Hit-and-run culprit should not have been driving
A brain injury victim who shouldn't have been driving killed a horse in a hit-and-run in Burnley, a court heard.
Mohammed Sameer (25) hit the animal, John Boy, which was pulling a cart on Eastern Avenue in the town.
He didn’t give way and pulled out of Queen Victoria Road at the wheel of a Land Rover Discovery.
The 12-year-old horse had to be put down by a vet.
Its owner Mr Paul Sutcliffe, who lives in Burnley, fell from the cart in the crash on September 1st, hurting his ankle. Sameer didn’t stop, but later handed himself in to the police.
Burnley Magistrates’ Court was told father of-three Sameer was already banned from driving even though he should never have been on the road in the first place because of his injury, suffered in a car crash in 2008.
He had been a passenger in that vehicle, was in a coma for about six months and the injury had left him with “a long list of difficulties,” including impulsive behaviour, impaired thinking and poor decision making. He had eight hours of care a day.
The Land Rover had been bought with his compensation for his support workers to drive him around. The keys should have been locked in a safe to stop the defendant getting them, but weren’t and his support worker had left.
Sameer had also driven in the early hours of the next day, clocking up another conviction for driving unlawfully, for which he was fined £200 and banned for 13 months.
Sameer was accompanied to court by his brain injury case manager, who said he felt the injury, while not an excuse, definitely led to the incident.
The defendant admitted driving while disqualified, driving without due care and attention and no insurance, on Queen Victoria Road. He was given 16 weeks in prison, suspended for a year and banned for 12 months.

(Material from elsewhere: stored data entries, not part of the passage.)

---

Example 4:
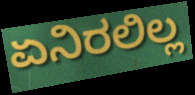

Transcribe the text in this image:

ಏನಿರಲಿಲ್ಲ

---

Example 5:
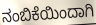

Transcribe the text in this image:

ನಂಬಿಕೆಯಿಂದಾಗಿ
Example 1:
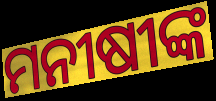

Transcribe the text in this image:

ମନୀଷୀଙ୍କ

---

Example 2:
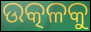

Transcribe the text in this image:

ଉତ୍କଳକୁ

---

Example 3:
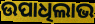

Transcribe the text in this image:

ଉପାଧିଲାଭ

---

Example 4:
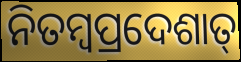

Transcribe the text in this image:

ନିତମ୍ବପ୍ରଦେଶାତ୍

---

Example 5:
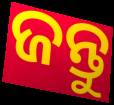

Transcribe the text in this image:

ଜନ୍ତୁ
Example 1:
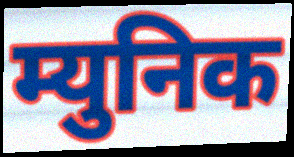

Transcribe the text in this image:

म्युनिक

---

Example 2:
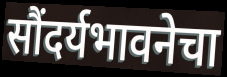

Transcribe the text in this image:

सौंदर्यभावनेचा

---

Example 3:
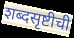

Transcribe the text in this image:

शब्दसृष्टीची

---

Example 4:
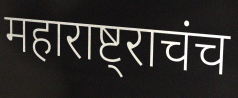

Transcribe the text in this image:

महाराष्ट्राचंच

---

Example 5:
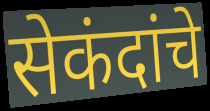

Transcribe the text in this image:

सेकंदांचे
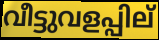
വീട്ടുവളപ്പില്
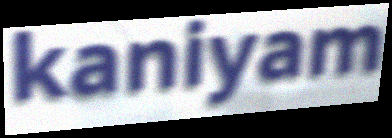
kaniyam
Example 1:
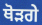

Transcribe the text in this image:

ਥੋੜਗੇ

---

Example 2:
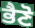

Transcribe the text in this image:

ਭੈਣੋ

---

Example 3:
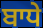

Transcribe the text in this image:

ਬਾਧੇ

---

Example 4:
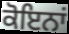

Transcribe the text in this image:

ਕੋਇਨਾਂ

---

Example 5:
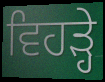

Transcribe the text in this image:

ਵਿਹੜ੍ਹੇ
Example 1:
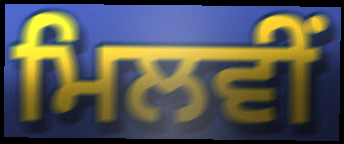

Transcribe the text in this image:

ਮਿਲਵੀਂ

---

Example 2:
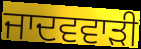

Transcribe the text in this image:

ਜਾਦਵਵਾੜੀ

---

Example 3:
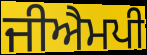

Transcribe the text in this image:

ਜੀਐਮਪੀ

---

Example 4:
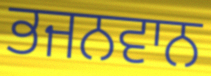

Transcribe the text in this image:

ਭਜਨਵਾਨ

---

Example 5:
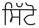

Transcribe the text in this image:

ਸਿੱਟੋ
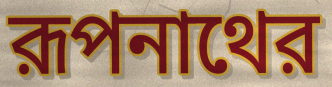
রূপনাথের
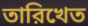
তারিখেত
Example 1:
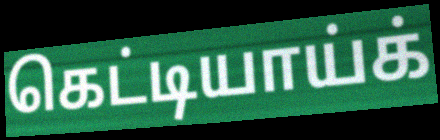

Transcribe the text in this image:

கெட்டியாய்க்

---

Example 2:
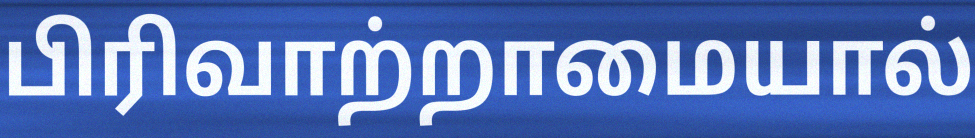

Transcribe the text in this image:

பிரிவாற்றாமையால்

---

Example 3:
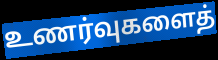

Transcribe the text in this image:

உணர்வுகளைத்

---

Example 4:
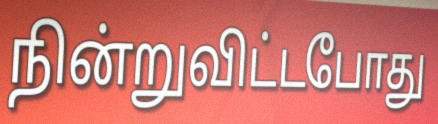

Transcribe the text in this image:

நின்றுவிட்டபோது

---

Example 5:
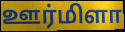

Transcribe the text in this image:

ஊர்மிளா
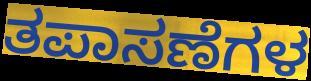
ತಪಾಸಣೆಗಳ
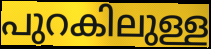
പുറകിലുള്ള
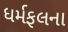
ધર્મફલના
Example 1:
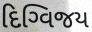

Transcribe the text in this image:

દિગ્વિજય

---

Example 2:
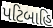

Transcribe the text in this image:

પટિબાહિ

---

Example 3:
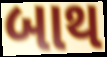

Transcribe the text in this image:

બાથ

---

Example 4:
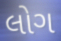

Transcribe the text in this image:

લોગ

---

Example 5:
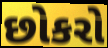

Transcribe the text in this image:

છોકરો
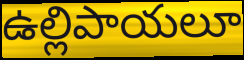
ఉల్లిపాయలూ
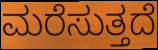
ಮರೆಸುತ್ತದೆ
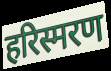
हरिस्मरण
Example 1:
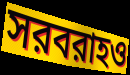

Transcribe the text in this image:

সরবরাহও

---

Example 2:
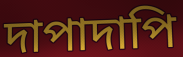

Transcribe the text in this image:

দাপাদাপি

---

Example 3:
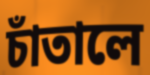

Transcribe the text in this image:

চাঁতালে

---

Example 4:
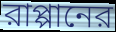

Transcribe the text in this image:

রাপ্পানের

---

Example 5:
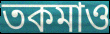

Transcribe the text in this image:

তকমাও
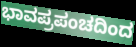
ಭಾವಪ್ರಪಂಚದಿಂದ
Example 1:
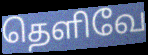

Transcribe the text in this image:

தெளிவே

The defendant, of Fern Valley Chase, Todmorden, must pay £85 costs, a £115 victim surcharge and £700 compensation.
Sentencing, Deputy District Judge Frank Appleyard, who said what happened was a lesson about the keys, told Sameer: “I have had to think long and hard whether to send you immediately to custody.”
The deputy district judge said the defendant had “effectively breached the trust” of his support workers by taking the car keys and told him the death of the horse had no doubt caused it’s owner considerable emotional distress.

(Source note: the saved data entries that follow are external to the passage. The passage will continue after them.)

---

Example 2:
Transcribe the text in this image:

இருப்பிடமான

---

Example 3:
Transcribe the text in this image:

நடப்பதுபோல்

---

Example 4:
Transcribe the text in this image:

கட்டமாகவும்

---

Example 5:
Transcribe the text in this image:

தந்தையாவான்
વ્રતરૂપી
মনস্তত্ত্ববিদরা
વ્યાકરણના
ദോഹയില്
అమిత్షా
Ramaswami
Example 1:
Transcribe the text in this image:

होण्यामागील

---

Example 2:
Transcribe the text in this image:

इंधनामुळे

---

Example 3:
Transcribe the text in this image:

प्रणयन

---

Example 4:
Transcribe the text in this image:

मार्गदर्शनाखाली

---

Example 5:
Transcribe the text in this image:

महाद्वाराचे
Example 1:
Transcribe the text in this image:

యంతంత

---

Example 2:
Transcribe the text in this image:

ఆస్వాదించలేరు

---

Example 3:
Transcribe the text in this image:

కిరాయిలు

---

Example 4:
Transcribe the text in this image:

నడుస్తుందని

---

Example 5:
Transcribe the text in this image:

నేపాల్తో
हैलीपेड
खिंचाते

Prosecutor Mr Andrew Robinson said Sameer was given a discretionary disqualification in July for no licence and no insurance and had been banned for just over a month when the offence took place.
The horse suffered a nasty injury to it’s mouth area and had to be put to sleep by a vet. The vet’s bill was £700.

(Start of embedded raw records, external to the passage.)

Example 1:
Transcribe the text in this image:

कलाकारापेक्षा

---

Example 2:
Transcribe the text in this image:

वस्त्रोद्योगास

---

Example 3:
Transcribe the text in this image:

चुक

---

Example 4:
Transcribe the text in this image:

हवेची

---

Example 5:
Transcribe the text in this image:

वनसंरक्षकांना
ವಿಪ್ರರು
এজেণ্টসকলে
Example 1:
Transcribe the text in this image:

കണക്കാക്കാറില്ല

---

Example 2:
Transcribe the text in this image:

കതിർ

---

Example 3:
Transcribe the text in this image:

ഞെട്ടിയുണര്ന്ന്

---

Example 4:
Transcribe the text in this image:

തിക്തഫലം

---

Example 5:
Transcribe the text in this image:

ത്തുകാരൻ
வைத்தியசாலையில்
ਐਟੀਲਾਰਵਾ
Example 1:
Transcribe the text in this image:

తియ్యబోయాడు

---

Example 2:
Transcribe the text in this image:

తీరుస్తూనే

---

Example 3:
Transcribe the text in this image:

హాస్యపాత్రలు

Mr Robinson added the owner told police his horse had been a big part of his life and it’s death had been a great loss.
Probation officer Elliot Smith told the court Sameer had a long list of difficulties after the car accident, such as cognitive impairment and problems with keeping his attention and emotional development.
The defendant’s lawyer Miss Bennett told the hearing Sameer wanted the court to know he was very, very remorseful.
She said Sameer didn’t stop as he was scared and panicked. She added: “He had left the house to get some space. Custody would not be of any assistance to this defendant.”